- Companies in China, Japan said to be interested in assets
- Interest in Molycorp non-U.S. plants said to be unsolicited
Rare-earths producers from China and Japan have approached Molycorp Inc. about buying some of the bankrupt miner’s non-U.S. assets, according to two people with knowledge of the matter.
The facilities include plants in various parts of Asia. They produce and process metals, including neodymium, which is used in making magnets for electric cars and wind turbines, said the people, who asked not to be named because the offers have not been made public.
The development comes two months after the bankruptcy filing by the largest U.S. producer of rare-earths -- a group of 17 obscure elements used in technology from smart-phones to missiles and military aircraft. Selling the international assets would further reduce Molycorp’s rare-earths market share. The company, which is in the process of mapping out a reorganization, also announced last week it will shut its Mountain Pass facility in California by October.
Selling these assets won’t be the miner’s priority as it focuses on restructuring its business, said one of the people. The deal also would require approval from Oaktree Capital Group LLC, Molycorp’s rescue lender that extended a $400 million loan last year, because the credit line is secured by the assets, the people said. Such a sale of non-U.S. assets also isn’t likely to trigger a review by the Committee on Foreign Investment in the U.S., which examines acquisitions by overseas buyers to mitigate national security risks, the people said. The committee only has jurisdiction over the sale of U.S. businesses.
Jim Sims, a spokesman at Molycorp, and Carissa Felger, a spokeswoman for Oaktree at Sard Verbinnen & Co., declined to comment.

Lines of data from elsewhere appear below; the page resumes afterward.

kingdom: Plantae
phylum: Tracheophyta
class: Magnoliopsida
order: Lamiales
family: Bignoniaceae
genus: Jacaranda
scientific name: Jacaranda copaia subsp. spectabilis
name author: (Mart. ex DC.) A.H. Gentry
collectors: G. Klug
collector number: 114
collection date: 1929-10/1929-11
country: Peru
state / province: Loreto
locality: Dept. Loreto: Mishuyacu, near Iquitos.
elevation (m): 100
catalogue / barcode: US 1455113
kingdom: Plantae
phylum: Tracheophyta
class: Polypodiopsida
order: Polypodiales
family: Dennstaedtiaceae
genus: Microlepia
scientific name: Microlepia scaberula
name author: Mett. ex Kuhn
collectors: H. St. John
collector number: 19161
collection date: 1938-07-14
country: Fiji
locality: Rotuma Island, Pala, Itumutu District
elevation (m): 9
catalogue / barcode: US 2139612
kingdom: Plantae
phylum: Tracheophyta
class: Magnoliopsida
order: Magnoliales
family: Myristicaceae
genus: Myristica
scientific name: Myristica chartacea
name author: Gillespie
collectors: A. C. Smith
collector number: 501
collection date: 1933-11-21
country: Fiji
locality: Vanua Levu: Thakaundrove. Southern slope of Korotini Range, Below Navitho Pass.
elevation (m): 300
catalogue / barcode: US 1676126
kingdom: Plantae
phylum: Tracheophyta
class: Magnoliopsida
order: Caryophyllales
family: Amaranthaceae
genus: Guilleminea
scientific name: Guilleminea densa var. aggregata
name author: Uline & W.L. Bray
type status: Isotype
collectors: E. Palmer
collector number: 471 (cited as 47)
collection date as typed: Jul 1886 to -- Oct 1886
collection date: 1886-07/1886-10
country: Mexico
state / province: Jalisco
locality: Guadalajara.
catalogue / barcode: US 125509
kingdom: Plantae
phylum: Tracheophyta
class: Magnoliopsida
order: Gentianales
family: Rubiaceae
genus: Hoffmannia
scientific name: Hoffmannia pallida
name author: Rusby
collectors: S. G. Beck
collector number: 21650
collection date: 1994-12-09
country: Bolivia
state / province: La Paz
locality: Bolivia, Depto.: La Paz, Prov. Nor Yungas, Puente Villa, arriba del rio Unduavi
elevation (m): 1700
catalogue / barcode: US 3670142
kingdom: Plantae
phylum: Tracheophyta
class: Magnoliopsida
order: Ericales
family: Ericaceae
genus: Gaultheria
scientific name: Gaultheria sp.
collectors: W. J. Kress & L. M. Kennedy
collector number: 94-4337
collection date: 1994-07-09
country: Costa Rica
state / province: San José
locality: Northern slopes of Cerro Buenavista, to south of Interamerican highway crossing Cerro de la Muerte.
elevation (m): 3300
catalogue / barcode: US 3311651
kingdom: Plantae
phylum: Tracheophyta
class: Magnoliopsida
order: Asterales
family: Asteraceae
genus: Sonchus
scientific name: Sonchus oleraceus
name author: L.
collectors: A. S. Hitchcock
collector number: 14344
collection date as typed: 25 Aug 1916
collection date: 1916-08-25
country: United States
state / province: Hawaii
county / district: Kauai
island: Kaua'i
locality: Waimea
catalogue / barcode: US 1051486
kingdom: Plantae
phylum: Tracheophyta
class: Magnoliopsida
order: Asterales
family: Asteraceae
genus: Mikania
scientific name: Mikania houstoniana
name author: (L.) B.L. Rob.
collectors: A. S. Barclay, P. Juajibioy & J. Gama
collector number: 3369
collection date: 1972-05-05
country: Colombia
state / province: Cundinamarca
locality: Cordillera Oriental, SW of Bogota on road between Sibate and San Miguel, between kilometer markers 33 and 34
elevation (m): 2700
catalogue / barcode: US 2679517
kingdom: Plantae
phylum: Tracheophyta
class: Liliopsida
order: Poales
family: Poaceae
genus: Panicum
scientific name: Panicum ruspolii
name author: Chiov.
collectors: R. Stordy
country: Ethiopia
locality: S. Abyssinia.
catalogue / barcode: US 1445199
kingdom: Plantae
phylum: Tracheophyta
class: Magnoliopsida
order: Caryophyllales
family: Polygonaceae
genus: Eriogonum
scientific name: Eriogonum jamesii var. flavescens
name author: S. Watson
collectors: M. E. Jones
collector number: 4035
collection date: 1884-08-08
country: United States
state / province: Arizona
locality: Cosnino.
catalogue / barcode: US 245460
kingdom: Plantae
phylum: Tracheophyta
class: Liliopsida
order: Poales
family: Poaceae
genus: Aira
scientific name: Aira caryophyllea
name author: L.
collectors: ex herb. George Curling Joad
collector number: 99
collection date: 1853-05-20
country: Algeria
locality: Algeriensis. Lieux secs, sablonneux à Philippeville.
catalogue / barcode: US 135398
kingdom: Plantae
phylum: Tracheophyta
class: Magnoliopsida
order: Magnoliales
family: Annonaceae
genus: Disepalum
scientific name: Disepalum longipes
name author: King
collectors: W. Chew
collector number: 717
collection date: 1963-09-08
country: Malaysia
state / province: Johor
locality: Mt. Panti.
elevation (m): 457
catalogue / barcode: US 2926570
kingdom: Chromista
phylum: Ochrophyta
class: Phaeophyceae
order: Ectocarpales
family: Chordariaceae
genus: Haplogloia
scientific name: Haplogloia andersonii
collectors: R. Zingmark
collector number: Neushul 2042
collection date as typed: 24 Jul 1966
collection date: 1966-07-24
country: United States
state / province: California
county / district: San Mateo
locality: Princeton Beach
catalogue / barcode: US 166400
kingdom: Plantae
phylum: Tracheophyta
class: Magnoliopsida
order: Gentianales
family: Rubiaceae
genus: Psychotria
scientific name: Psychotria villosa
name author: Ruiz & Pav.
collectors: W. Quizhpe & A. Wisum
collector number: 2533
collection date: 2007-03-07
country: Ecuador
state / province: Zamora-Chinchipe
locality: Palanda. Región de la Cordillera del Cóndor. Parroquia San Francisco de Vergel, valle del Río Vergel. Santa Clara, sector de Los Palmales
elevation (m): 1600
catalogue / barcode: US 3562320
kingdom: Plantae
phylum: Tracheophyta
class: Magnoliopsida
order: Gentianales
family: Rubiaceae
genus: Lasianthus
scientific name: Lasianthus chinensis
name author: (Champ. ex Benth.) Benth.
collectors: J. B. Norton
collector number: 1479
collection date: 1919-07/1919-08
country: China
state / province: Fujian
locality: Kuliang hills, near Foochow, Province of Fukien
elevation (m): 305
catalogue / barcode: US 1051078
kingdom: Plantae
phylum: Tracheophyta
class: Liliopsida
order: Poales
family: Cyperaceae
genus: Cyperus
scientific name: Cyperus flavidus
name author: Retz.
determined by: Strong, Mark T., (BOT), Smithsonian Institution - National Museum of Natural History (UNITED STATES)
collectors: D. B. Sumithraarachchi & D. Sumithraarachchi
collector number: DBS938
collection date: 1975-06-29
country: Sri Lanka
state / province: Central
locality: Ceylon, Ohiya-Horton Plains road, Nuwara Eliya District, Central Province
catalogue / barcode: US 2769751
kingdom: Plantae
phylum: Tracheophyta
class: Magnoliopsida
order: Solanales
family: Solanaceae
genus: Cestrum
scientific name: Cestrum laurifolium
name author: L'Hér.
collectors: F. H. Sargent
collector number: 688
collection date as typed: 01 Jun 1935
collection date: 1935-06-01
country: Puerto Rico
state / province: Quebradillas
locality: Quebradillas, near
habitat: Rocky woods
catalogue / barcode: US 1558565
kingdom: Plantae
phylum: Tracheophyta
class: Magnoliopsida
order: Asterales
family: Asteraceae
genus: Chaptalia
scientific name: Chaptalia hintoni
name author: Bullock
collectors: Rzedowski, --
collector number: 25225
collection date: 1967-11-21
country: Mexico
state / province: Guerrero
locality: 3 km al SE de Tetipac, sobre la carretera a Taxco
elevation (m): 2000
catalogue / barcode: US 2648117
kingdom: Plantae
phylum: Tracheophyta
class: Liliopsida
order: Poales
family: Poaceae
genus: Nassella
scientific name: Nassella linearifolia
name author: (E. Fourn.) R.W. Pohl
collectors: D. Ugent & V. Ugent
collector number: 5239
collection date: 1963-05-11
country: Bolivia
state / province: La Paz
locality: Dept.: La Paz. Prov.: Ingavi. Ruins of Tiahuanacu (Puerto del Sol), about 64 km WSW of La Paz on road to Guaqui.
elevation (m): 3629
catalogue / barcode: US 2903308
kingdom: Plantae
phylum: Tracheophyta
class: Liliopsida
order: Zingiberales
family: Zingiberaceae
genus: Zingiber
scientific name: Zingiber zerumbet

Baotou Iron & Steel Group Co. of Inner Mongolia and Aluminum Corp. of China Ltd. are among the biggest rare-earths producers in China, which controls about 95 percent of the world rare-earths supply. Japan, one of the world’s largest importers of rare-earths, has also been looking for ways to reduce its dependence on China’s resources.
An official at Baotou Iron & Steel said she wasn’t aware of any talks. Two calls to press officials at Aluminum Corp. went unanswered.
In May 2011, Molycorp’s market value rocketed to $6.4 billion as China moved to restrict exports of the minerals. The ban was lifted last year and rare-earths prices began to tank as supply from China ballooned. Chinese exports of the minerals last month doubled from a year earlier and reached their highest level in more than four years, according to government data.
Greenwood Village, Colorado-based Molycorp suffered from the dropping commodities prices as well as operational glitches from the Mountain Pass mine. The company also doubled down on the business near the minerals’ price peak, buying Neo Material Technologies Inc., a Canadian metals processor for $1.2 billion in 2012.
Molycorp’s $650 million of 10 percent first-lien notes maturing in June 2020 traded at 15.88 cents on the dollar on July 22, dropping from 54.5 cents at the beginning of the year, according to Trace, the bond-price reporting system of the Financial Industry Regulatory Authority.
The case is In re Molycorp Inc., 15-bk-11357, U.S. Bankruptcy Court, District of Delaware (Wilmington).